Les résultats sont préoccupants : la pollution plastique pourrait réduire la productivité agricole mondiale, avec des pertes annuelles estimées entre 4 % et 13,5 % pour des cultures essentielles comme le riz, le maïs et le blé. Une tendance qui, en raison de l’aggravation continue de la pollution, risque d’accentuer la crise alimentaire mondiale.
En 2022, environ 700 millions de personnes souffraient de la faim. Selon les projections des chercheurs, la pollution par les microplastiques pourrait ajouter 400 millions de personnes à ce chiffre d’ici vingt ans. « L’ampleur de l’impact est ce qui m’a le plus surpris », confie à Scientific American Marcus Eriksen, scientifique marin au 5 Gyres Institute, une organisation spécialisée dans la recherche sur la pollution plastique, qui n’a pas participé à l’étude.
Des écosystèmes marins fragilisés
L’impact des microplastiques ne se limite pas aux cultures terrestres. La baisse de la photosynthèse pourrait aussi affecter les écosystèmes aquatiques, notamment les algues, essentielles à l’équilibre des océans. Déjà menacées par la pollution aux crèmes solaires, elles pourraient voir leur capacité photosynthétique chuter de 2 à 12 %. Une diminution qui compromettrait la production de produits de la mer et pourrait entraîner une baisse de 7 % des ressources halieutiques mondiales. À terme, les pertes dans le secteur de la pêche pourraient atteindre 24 millions de tonnes de poissons et crustacés.

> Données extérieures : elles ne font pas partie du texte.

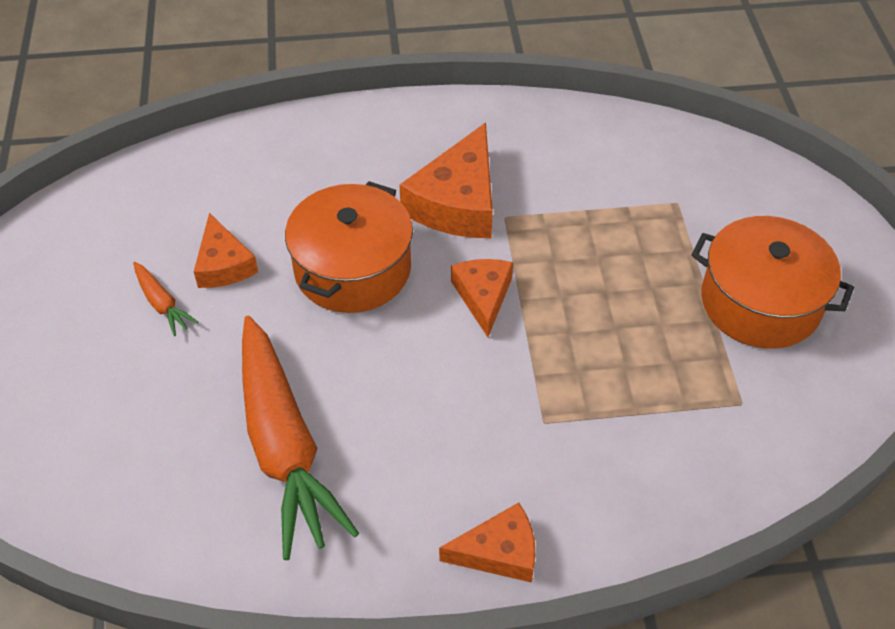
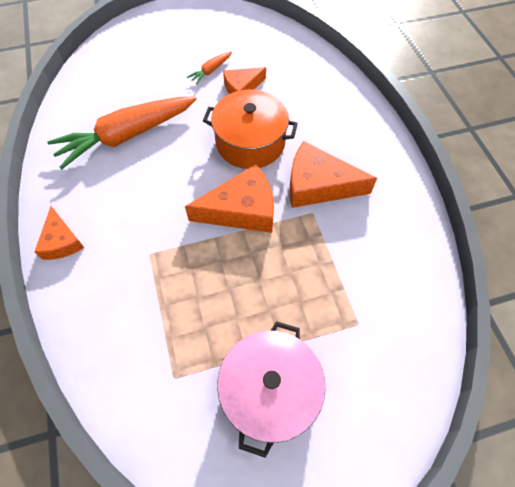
camera: 80 degrees right, 10 degrees up
orange cheese [451,259,513,337] -> orange cheese [185,164,274,233], size x1.65
orange pot [692,216,854,349] -> pink pot [217,321,326,458]

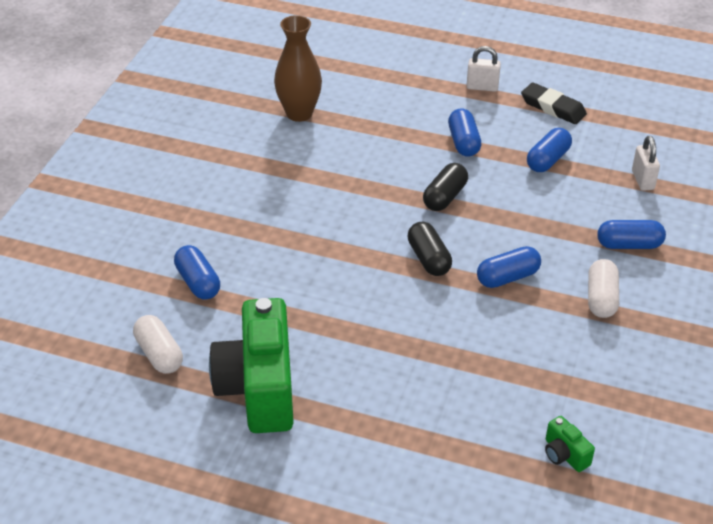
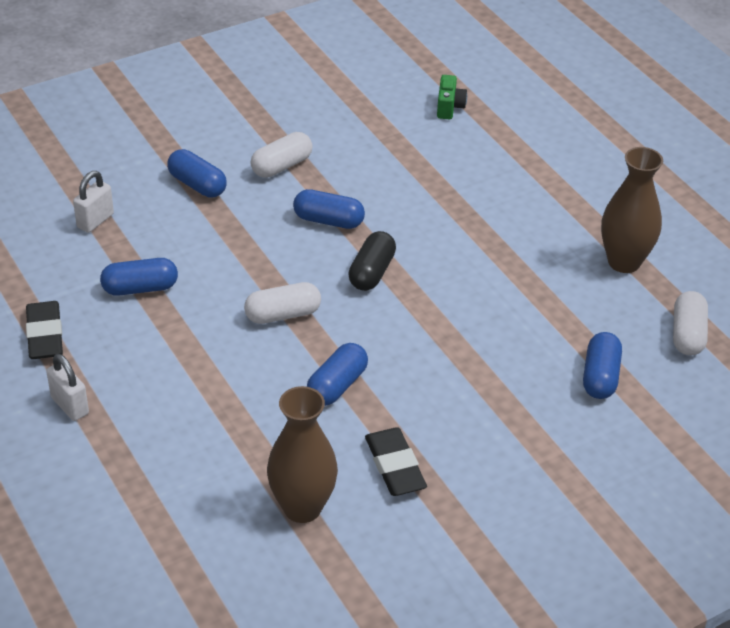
camera: 140 degrees left, 0 degrees up
green camera [209,298,294,433] -> brown vase [601,147,663,273]
black capsule [423,163,468,211] -> white capsule [244,282,321,324]
blue capsule [448,108,481,157] -> blue capsule moved to [307,343,368,406]
none -> black eraser [365,427,427,496]

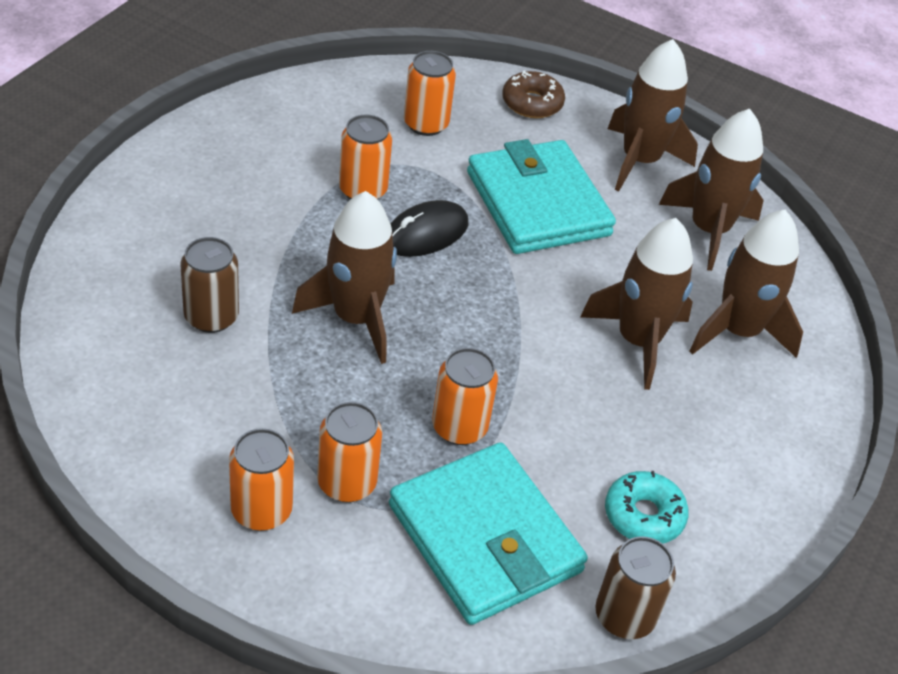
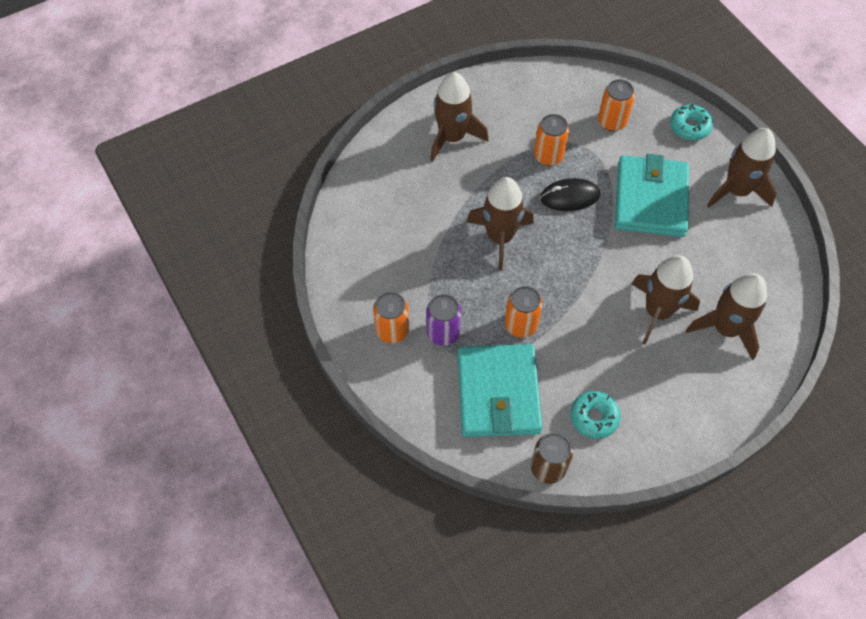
camera: 35 degrees right, 15 degrees up
brown can [180,237,239,333] -> none
orange can [317,402,382,502] -> purple can [426,294,462,346]
brown donut [502,70,565,118] -> turquoise donut [670,104,713,141]
brown rocket [659,109,764,271] -> brown rocket moved to [430,72,489,162]

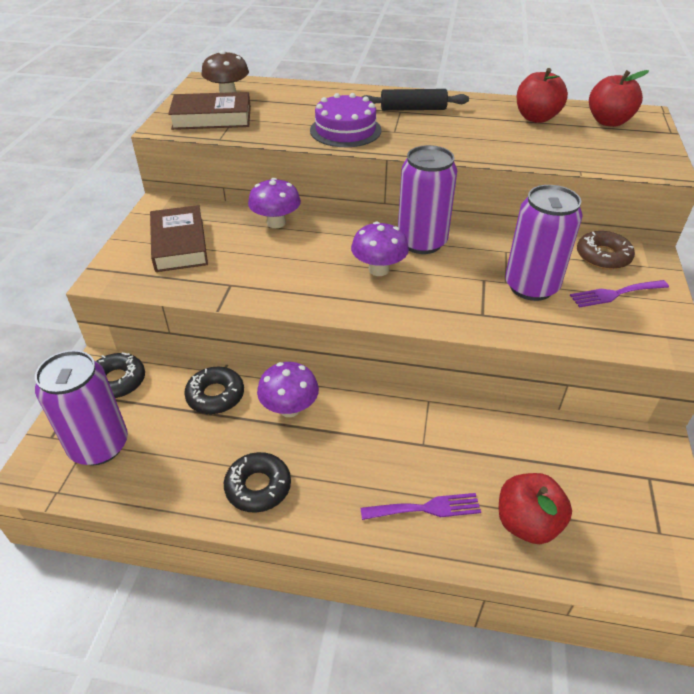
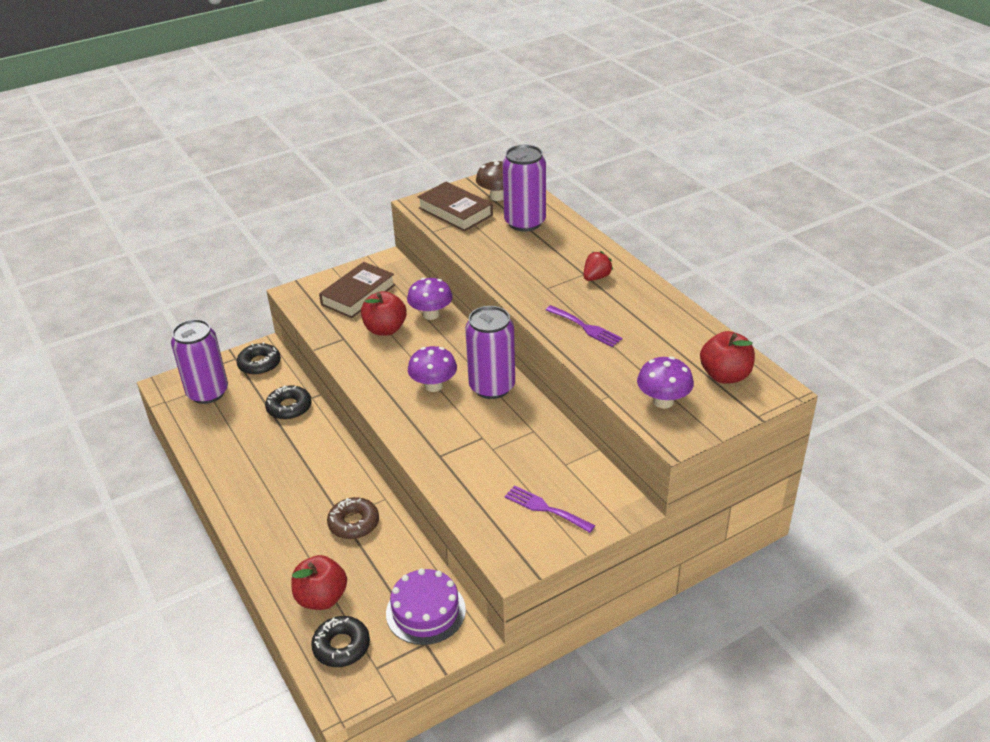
camera: 50 degrees right, 5 degrees down
black donut [224,452,291,513] -> black donut moved to [311,616,370,667]
purple mushroom [257,362,319,417] -> purple mushroom moved to [637,356,694,409]
purple cake [310,93,381,147] -> purple cake moved to [386,568,466,645]
purple fork [360,493,481,520] -> purple fork moved to [546,305,622,347]
black rolling pin [362,89,469,111] -> red strawberry [584,251,613,281]
purple can [505,185,583,301] -> purple can moved to [502,145,546,232]
red apple [517,68,568,123] -> red apple moved to [361,291,407,336]
brown donut [577,231,635,270] -> brown donut moved to [327,497,379,539]

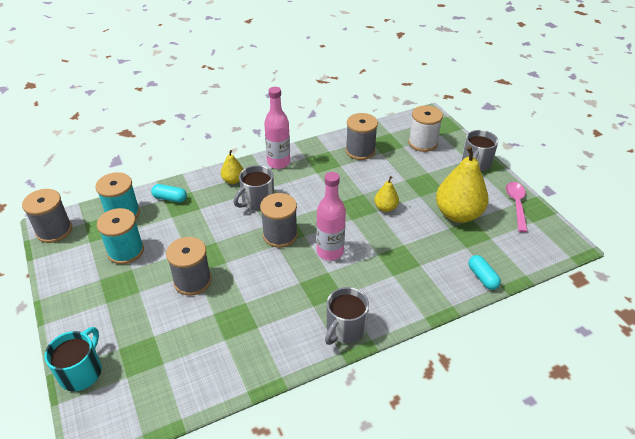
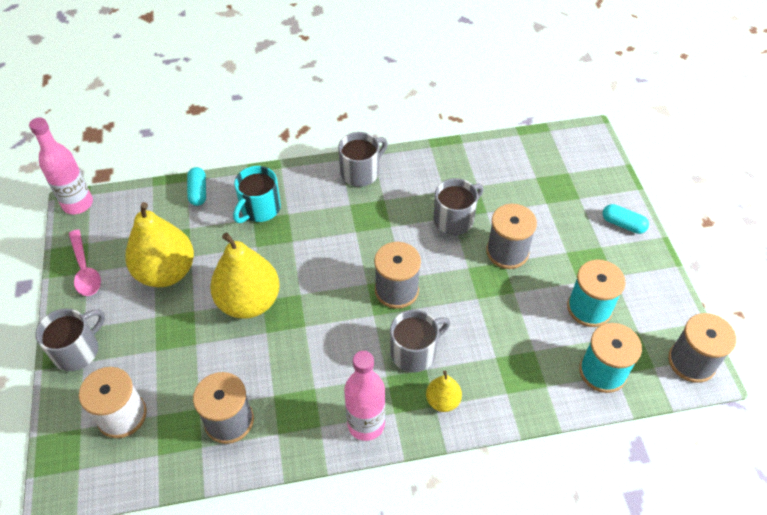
camera: 165 degrees left, 10 degrees up
turquoise mug [44,327,102,391] -> turquoise mug moved to [233,166,281,223]
turquoise capsule [151,184,187,203] -> turquoise capsule moved to [603,204,649,234]
pink bottle [316,172,346,260] -> pink bottle moved to [29,117,93,214]
yellow pear [374,176,399,212] -> yellow pear [210,233,280,319], size x2.04
pink spoon [506,182,528,232] -> pink spoon turned 45 degrees counterclockwise [69,229,101,296]
none -> grey mug [433,178,484,235]

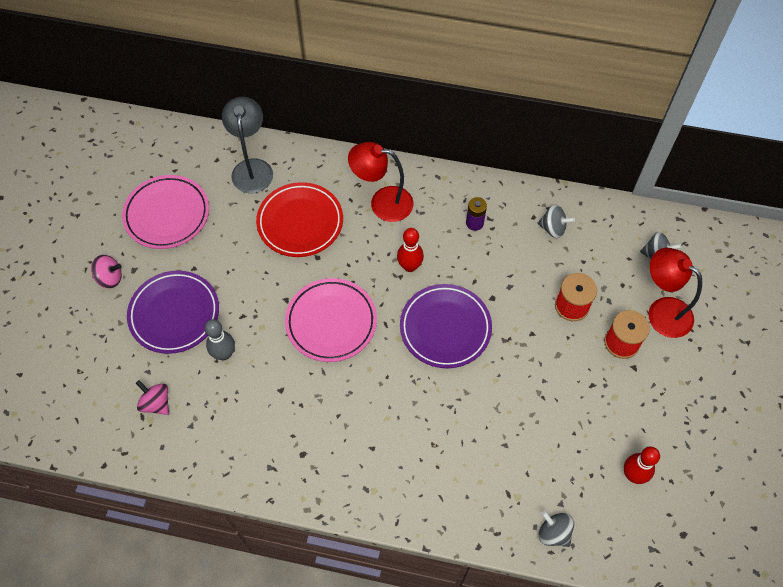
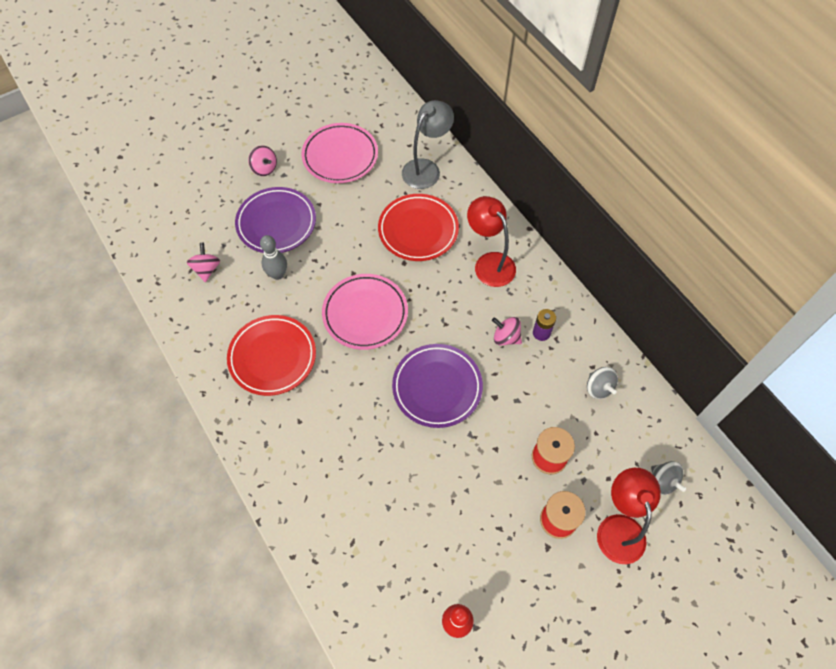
camera: 45 degrees right, 0 degrees up
red bowling pin [397,228,424,272] -> none
grey spinning top [539,511,574,547] -> none
none -> red plate [227,315,316,396]
none -> pink spinning top [492,317,522,345]

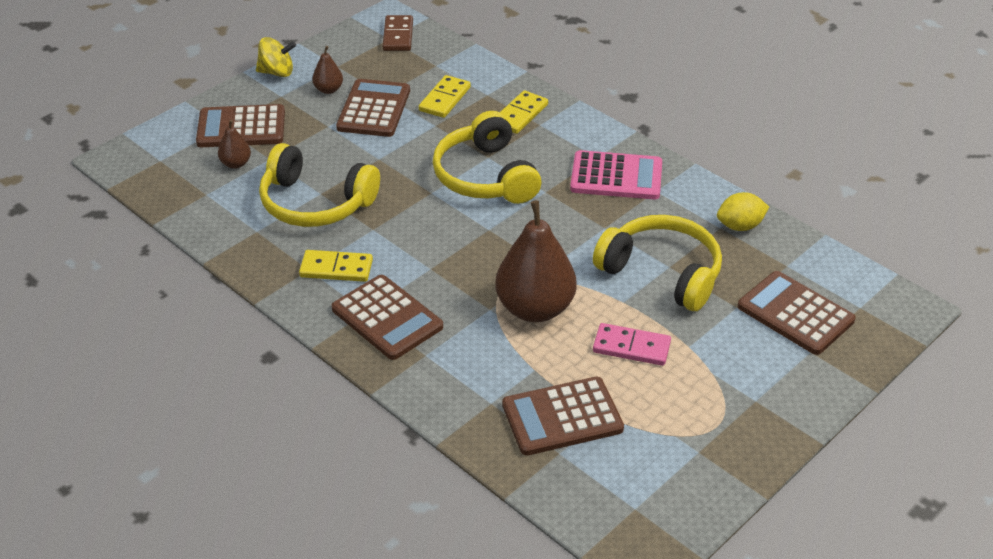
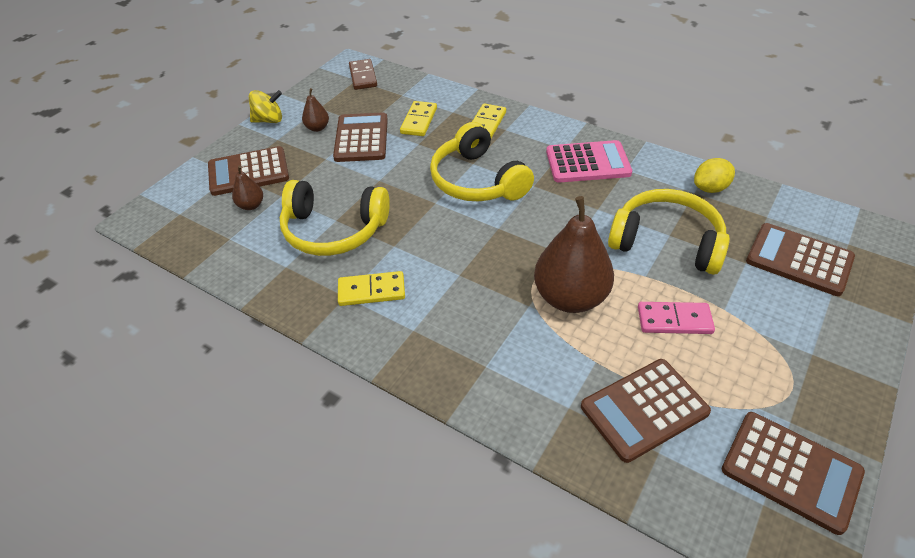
camera: 10 degrees left, 5 degrees up
brown calculator [332,275,443,360] -> brown calculator moved to [722,412,865,535]

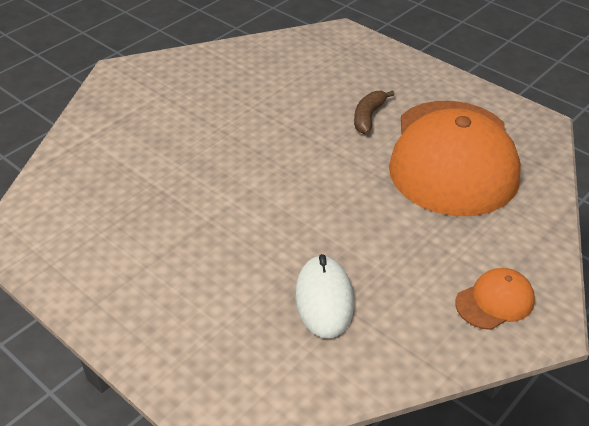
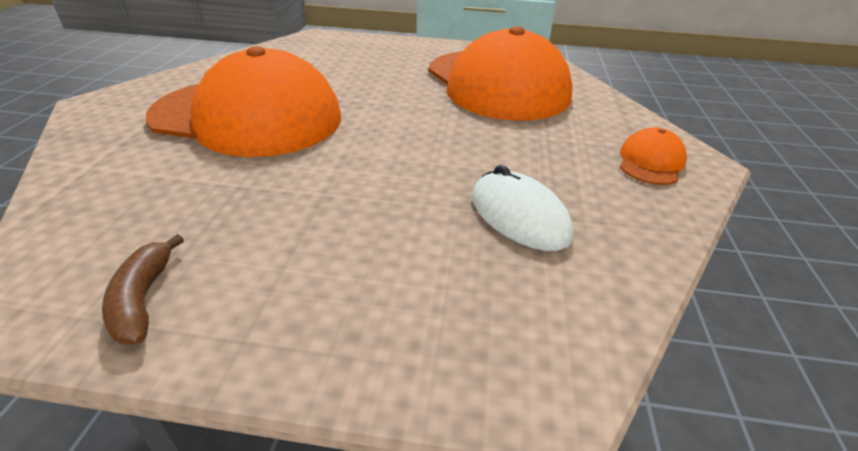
camera: 35 degrees left, 5 degrees down
brown banana [354,90,395,134] -> brown banana moved to [102,234,184,345]
none -> orange cap [146,46,341,157]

Pour approfondir ces recherches, l’équipe de Zhong a utilisé un modèle d’intelligence artificielle pour évaluer l’impact des microplastiques sur la production alimentaire. Les résultats obtenus ont confirmé la menace que représente cette pollution pour la sécurité alimentaire mondiale.
Au-delà des enjeux agricoles et halieutiques, la perturbation de la photosynthèse pourrait aussi avoir des conséquences sur le climat. En réduisant l’absorption du dioxyde de carbone par les plantes, ce phénomène risquerait d’accélérer le réchauffement climatique. Sans compter qu’une étude récente a mis en évidence une baisse annuelle de 0,25 % de la capacité de séquestration du CO₂, un phénomène préoccupant alors que la capacité naturelle de captation du carbone avait atteint son pic en 2008.
Un appel à des mesures urgentes
Face à ces constats préoccupants, de nombreux experts appellent à une action rapide. Richard Thompson, biologiste marin et spécialiste de la pollution plastique à l’Université de Plymouth, estime que cette étude renforce l’urgence d’un accord international sur la réduction des plastiques.
« Le traité mondial des Nations unies sur les plastiques, actuellement en négociation, représente une opportunité clé. Il est impératif qu’il inclue des mesures visant à limiter la pollution par les microplastiques », a-t-il déclaré au Science Media Centre.
Les chercheurs estiment qu’une réduction de 13 % des microplastiques dans l’environnement pourrait permettre d’atténuer les pertes agricoles, évitant la disparition de 14 à 47 millions de tonnes de production, et limitant la diminution des ressources halieutiques de 0,14 à 3,16 millions de tonnes. Ces conclusions soulignent l’urgence d’adopter des politiques efficaces pour limiter la pollution plastique et préserver la sécurité alimentaire mondiale.